▸ Aim of the exercise
Copy the records from the line containing "pose: elev=111.3 azim=64.4" through the end of the records. Raise each coordinate in the answer dot positions by 38, keep all other lines unchanged, and leave out the pictures.

▸ Input for this task

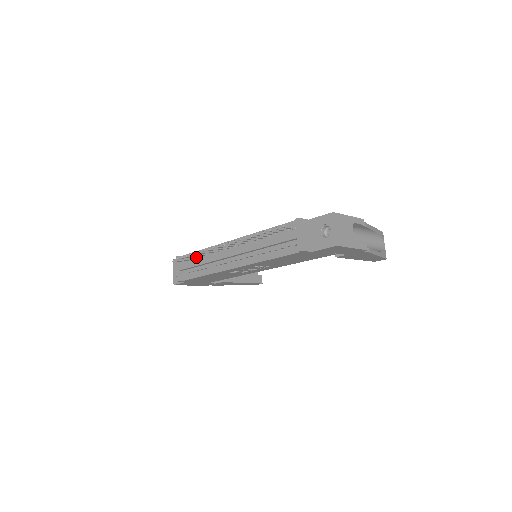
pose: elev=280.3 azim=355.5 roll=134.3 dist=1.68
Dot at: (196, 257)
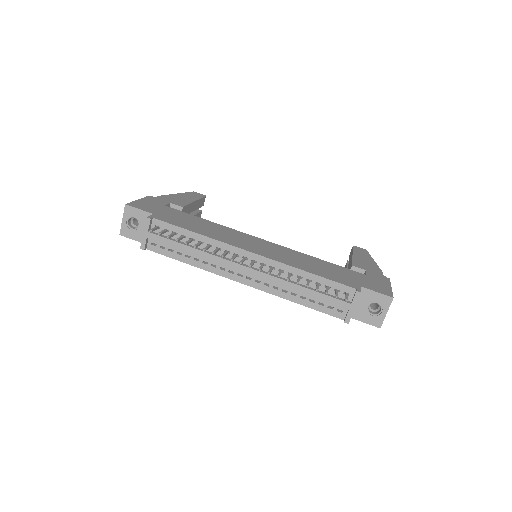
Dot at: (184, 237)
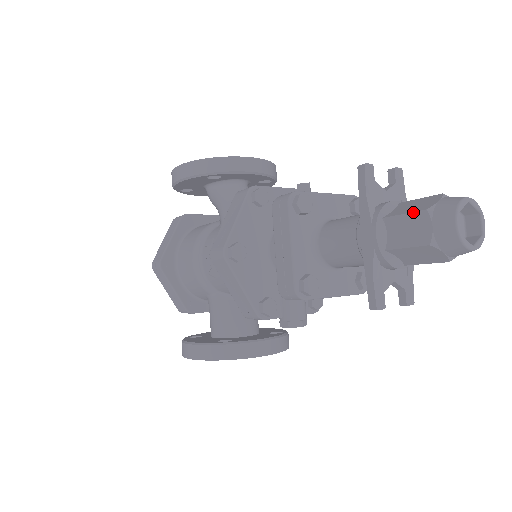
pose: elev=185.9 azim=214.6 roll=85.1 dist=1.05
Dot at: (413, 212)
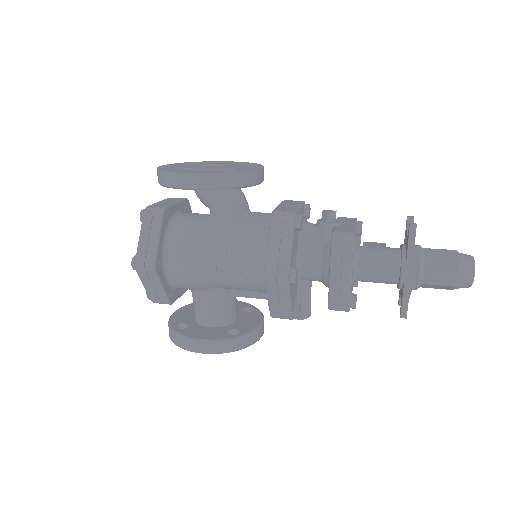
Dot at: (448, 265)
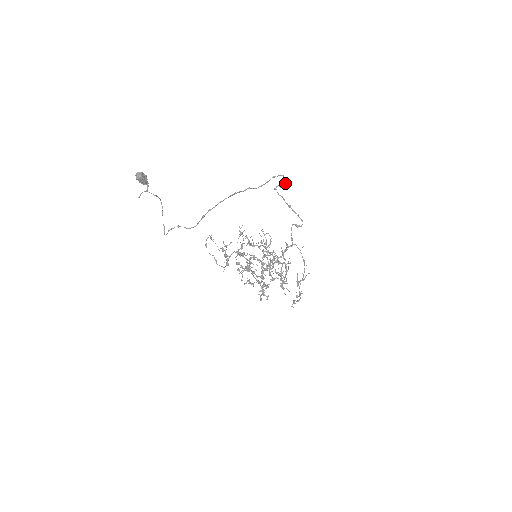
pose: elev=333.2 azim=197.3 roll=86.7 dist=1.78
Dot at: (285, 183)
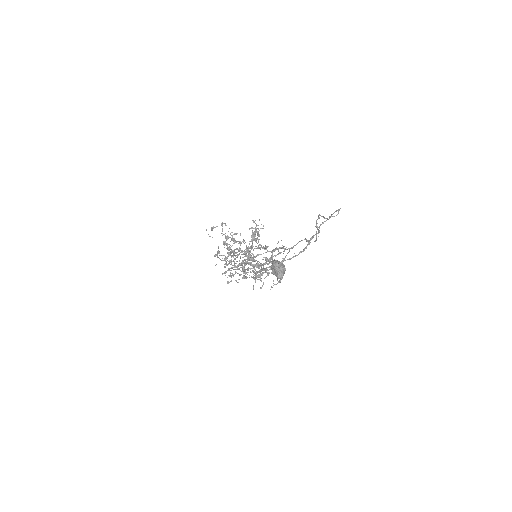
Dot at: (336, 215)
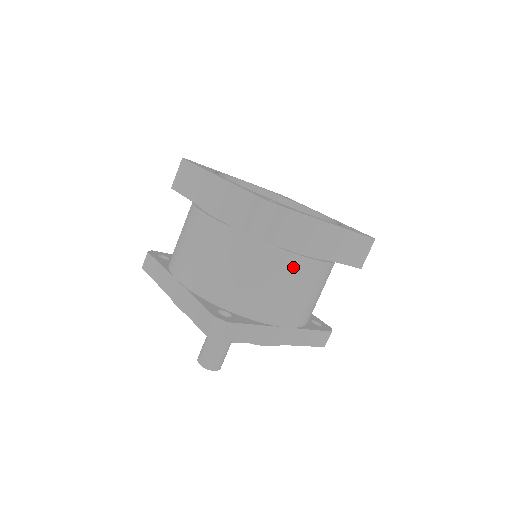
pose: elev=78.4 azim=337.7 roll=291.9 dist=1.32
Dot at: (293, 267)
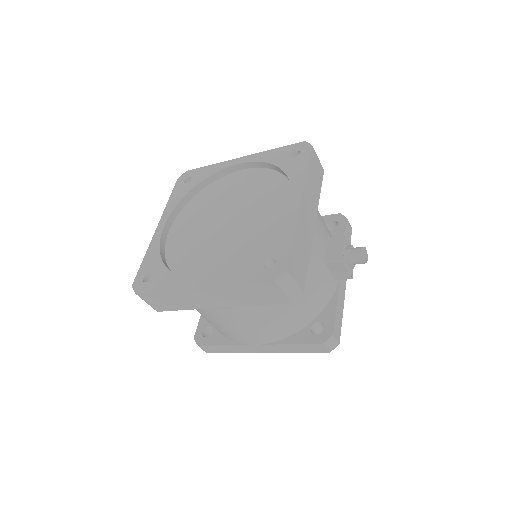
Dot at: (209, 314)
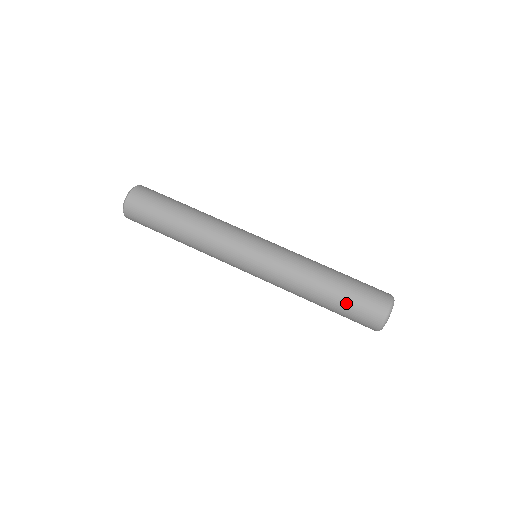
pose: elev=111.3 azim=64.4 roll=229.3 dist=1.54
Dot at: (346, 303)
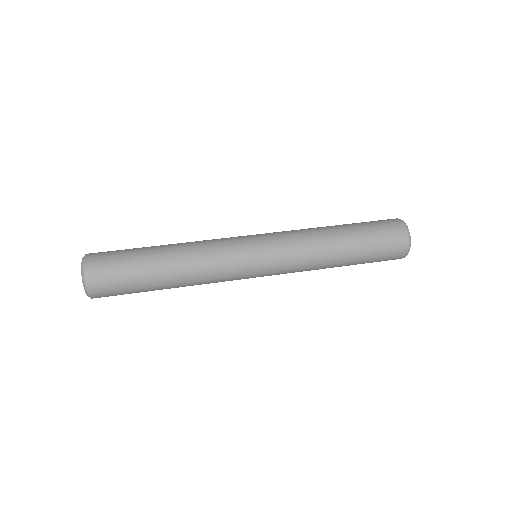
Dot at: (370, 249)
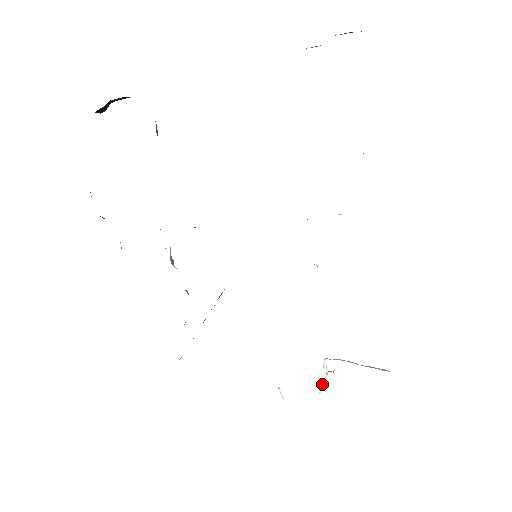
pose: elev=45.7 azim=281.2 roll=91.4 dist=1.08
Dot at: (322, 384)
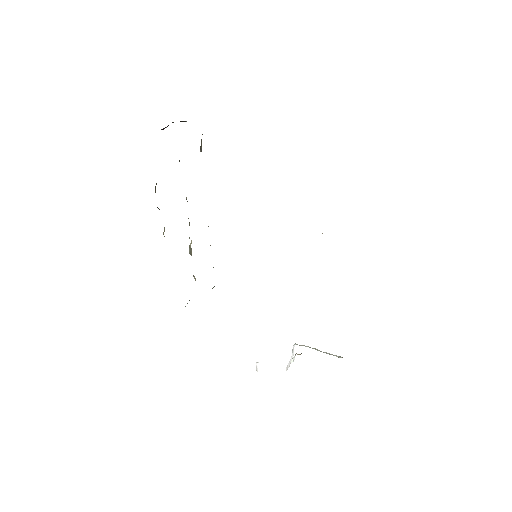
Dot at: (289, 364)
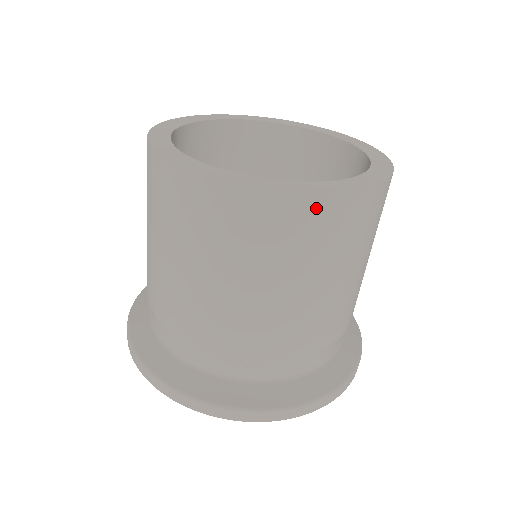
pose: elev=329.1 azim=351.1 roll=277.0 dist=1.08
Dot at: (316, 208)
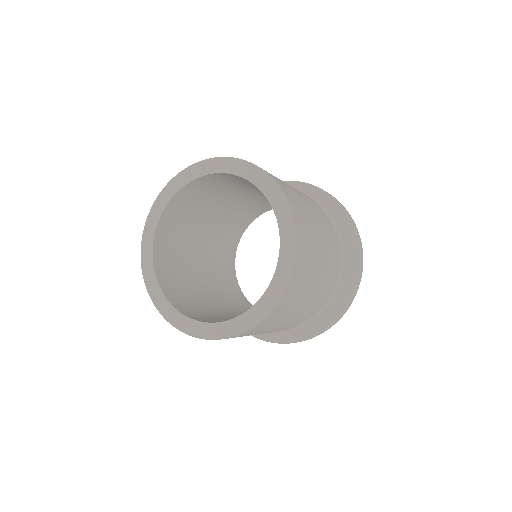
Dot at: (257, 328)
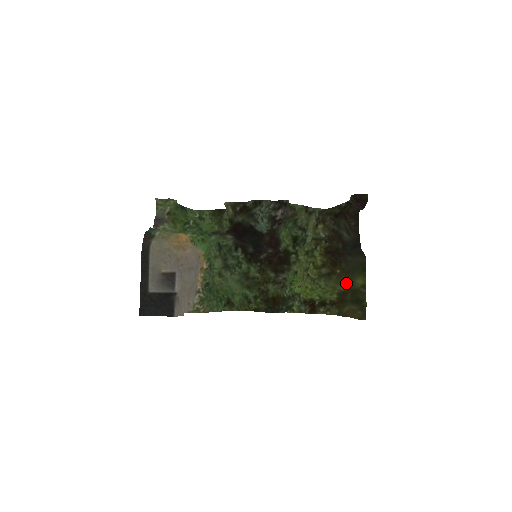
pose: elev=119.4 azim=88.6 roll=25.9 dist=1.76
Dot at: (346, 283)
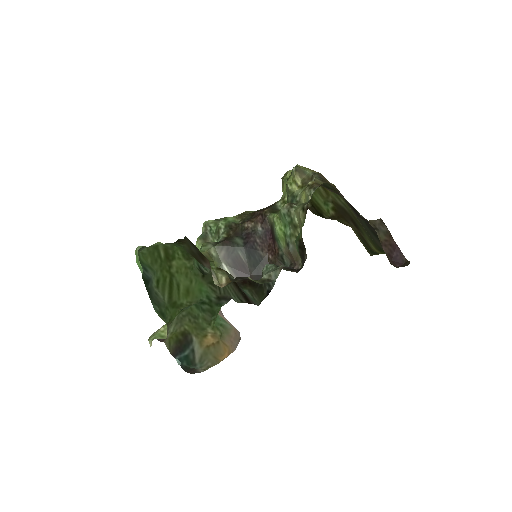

▸ Output for this exercise
pose: elev=111.3 azim=64.4 roll=229.3 dist=1.54
Dot at: (346, 303)
Dot at: (408, 287)
pose: elev=45.7 azim=281.2 roll=91.4 dist=1.08
Dot at: (322, 384)
Dot at: (327, 402)
pose: elev=329.1 azim=351.1 roll=277.0 dist=1.08
Dot at: (316, 208)
Dot at: (295, 366)
pose: elev=119.4 azim=88.6 roll=25.9 dist=1.76
Dot at: (346, 283)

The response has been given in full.